Dataset records:
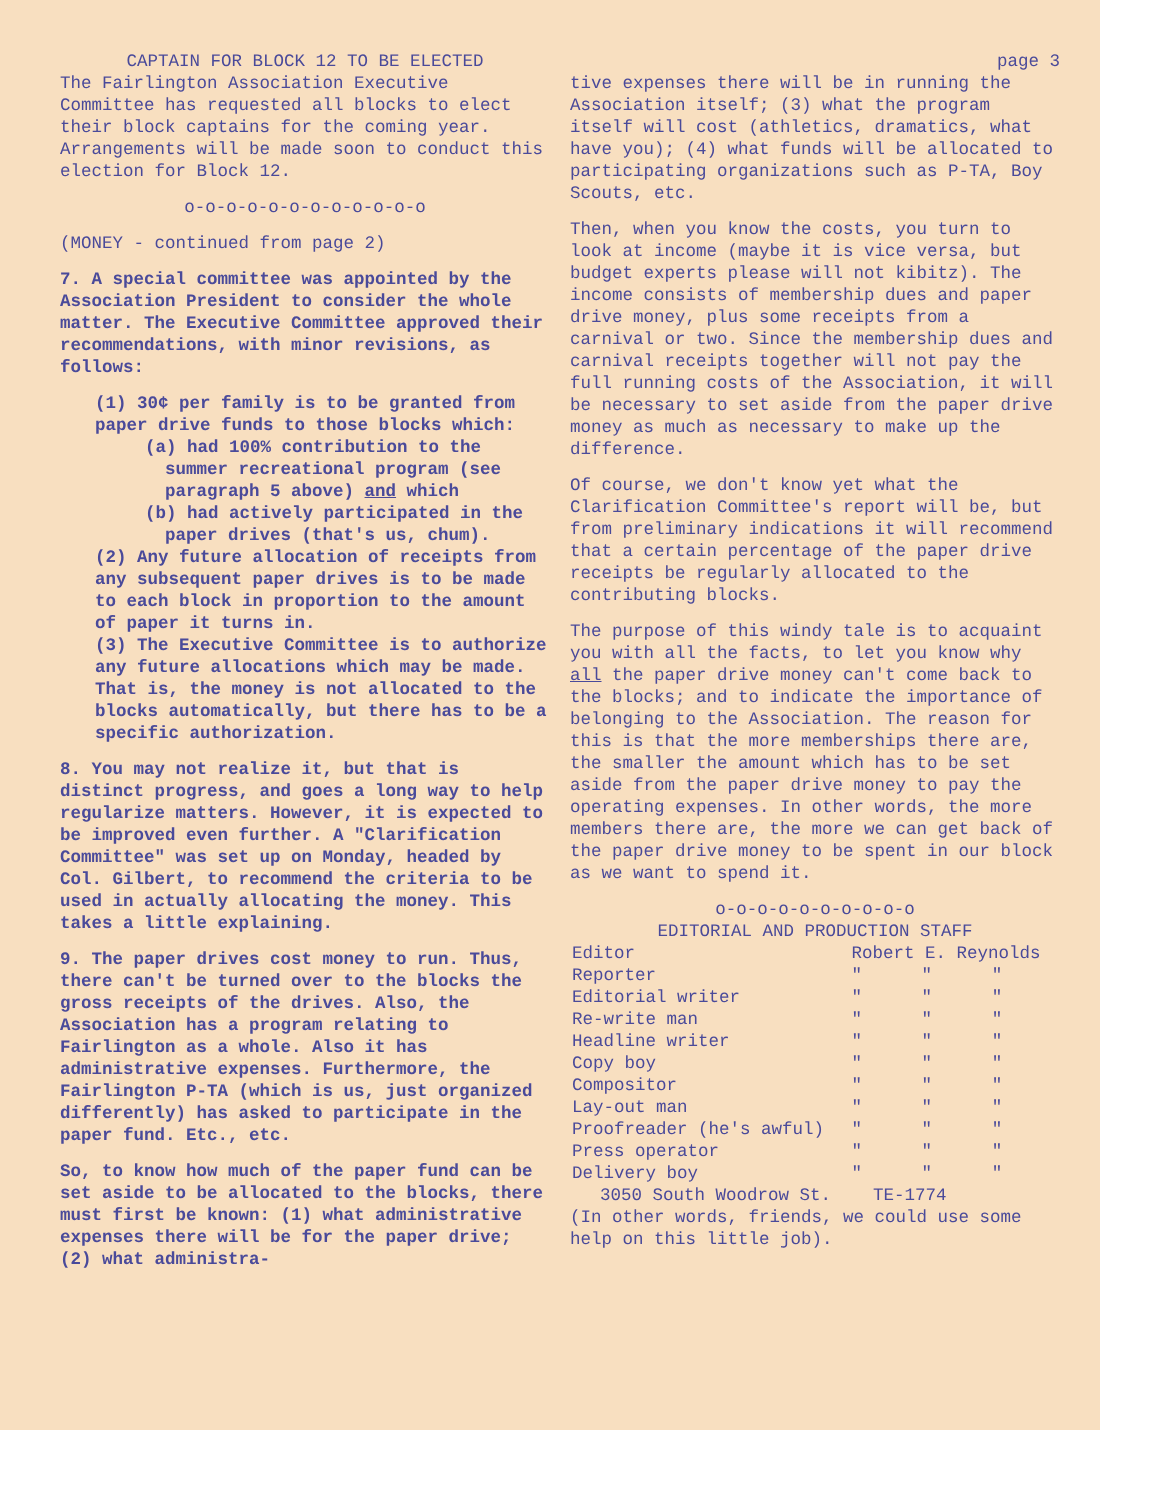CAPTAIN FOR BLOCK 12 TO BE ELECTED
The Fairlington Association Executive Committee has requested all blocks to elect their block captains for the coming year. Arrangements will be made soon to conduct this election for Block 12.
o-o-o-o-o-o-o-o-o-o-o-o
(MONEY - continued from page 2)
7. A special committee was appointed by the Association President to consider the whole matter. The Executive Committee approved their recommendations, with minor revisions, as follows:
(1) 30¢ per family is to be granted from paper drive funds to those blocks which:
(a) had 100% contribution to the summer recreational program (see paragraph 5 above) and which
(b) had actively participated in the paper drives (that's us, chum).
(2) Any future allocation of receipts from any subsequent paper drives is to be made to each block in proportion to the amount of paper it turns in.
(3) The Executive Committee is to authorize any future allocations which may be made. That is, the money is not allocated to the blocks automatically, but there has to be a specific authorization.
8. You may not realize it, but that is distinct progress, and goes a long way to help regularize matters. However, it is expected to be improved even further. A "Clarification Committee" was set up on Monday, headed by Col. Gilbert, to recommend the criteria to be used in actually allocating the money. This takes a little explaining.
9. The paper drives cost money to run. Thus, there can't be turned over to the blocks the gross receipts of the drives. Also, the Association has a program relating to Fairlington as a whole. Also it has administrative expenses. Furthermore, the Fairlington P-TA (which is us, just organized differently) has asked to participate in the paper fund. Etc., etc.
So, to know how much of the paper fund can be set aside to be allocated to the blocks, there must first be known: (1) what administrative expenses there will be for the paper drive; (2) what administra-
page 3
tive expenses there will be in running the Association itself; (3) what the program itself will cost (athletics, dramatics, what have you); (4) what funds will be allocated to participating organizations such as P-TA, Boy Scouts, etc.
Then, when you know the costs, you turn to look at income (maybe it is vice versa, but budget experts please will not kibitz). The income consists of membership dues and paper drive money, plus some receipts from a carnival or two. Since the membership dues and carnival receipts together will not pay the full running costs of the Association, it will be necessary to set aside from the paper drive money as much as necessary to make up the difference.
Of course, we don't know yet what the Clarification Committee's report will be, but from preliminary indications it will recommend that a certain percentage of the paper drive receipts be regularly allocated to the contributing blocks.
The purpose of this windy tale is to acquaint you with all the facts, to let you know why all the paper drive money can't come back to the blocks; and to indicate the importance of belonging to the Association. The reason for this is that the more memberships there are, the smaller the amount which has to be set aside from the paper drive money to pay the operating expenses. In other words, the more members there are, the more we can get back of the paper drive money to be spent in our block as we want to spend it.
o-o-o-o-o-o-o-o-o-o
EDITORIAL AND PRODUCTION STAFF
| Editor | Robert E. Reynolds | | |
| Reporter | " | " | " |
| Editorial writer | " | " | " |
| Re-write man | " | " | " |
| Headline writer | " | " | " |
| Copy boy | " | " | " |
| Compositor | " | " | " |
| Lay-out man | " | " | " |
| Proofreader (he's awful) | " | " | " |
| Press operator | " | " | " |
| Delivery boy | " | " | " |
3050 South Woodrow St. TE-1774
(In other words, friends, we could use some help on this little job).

*WORK ITEM:* The line containing "Of course, we" and every line after it, up to and including the last line of the records, should be reproduced exactly, with nothing else.

*COMPLETED TASK:*
Of course, we don't know yet what the Clarification Committee's report will be, but from preliminary indications it will recommend that a certain percentage of the paper drive receipts be regularly allocated to the contributing blocks.
The purpose of this windy tale is to acquaint you with all the facts, to let you know why all the paper drive money can't come back to the blocks; and to indicate the importance of belonging to the Association. The reason for this is that the more memberships there are, the smaller the amount which has to be set aside from the paper drive money to pay the operating expenses. In other words, the more members there are, the more we can get back of the paper drive money to be spent in our block as we want to spend it.
o-o-o-o-o-o-o-o-o-o
EDITORIAL AND PRODUCTION STAFF
| Editor | Robert E. Reynolds | | |
| Reporter | " | " | " |
| Editorial writer | " | " | " |
| Re-write man | " | " | " |
| Headline writer | " | " | " |
| Copy boy | " | " | " |
| Compositor | " | " | " |
| Lay-out man | " | " | " |
| Proofreader (he's awful) | " | " | " |
| Press operator | " | " | " |
| Delivery boy | " | " | " |
3050 South Woodrow St. TE-1774
(In other words, friends, we could use some help on this little job).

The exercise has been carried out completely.